**EXERCISE AIM**
Working from the records below, repeat exactly the lines starting at the line that contains "storage bin: present [106,246,148,282]" and ending at the line that contains "chair: none [1250,486,1669,1075]", inclusive.

**EXERCISE INPUT**

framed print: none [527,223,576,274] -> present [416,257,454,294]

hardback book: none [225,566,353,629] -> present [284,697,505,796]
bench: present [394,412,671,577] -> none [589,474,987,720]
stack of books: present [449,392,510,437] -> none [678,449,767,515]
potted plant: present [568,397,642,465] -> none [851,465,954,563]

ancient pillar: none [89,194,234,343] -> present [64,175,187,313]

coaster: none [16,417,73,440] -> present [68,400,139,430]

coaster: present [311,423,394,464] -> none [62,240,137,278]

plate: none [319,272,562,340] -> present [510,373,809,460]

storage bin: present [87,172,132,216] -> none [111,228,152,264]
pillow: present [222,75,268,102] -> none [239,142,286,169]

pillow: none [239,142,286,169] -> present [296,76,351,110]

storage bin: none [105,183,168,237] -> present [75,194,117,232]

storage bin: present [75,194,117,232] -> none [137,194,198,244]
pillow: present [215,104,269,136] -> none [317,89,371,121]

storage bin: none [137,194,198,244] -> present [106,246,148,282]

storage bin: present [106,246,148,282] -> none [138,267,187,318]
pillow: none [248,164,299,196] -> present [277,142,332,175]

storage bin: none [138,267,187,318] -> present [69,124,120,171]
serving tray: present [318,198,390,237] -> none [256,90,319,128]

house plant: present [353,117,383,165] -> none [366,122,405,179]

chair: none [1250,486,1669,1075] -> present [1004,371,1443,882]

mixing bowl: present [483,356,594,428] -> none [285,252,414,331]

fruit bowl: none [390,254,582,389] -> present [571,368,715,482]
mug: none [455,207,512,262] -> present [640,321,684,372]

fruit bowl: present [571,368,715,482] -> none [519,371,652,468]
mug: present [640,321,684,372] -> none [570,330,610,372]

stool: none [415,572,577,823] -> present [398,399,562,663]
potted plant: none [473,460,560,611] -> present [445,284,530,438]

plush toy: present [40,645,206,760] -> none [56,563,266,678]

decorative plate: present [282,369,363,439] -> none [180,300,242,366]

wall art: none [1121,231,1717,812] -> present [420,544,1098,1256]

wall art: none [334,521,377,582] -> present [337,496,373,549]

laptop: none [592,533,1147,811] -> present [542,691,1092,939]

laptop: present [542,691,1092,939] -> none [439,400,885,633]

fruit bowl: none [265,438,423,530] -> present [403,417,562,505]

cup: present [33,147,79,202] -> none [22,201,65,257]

**SOLUTION**
storage bin: present [106,246,148,282] -> none [138,267,187,318]
pillow: none [248,164,299,196] -> present [277,142,332,175]

storage bin: none [138,267,187,318] -> present [69,124,120,171]
serving tray: present [318,198,390,237] -> none [256,90,319,128]

house plant: present [353,117,383,165] -> none [366,122,405,179]

chair: none [1250,486,1669,1075] -> present [1004,371,1443,882]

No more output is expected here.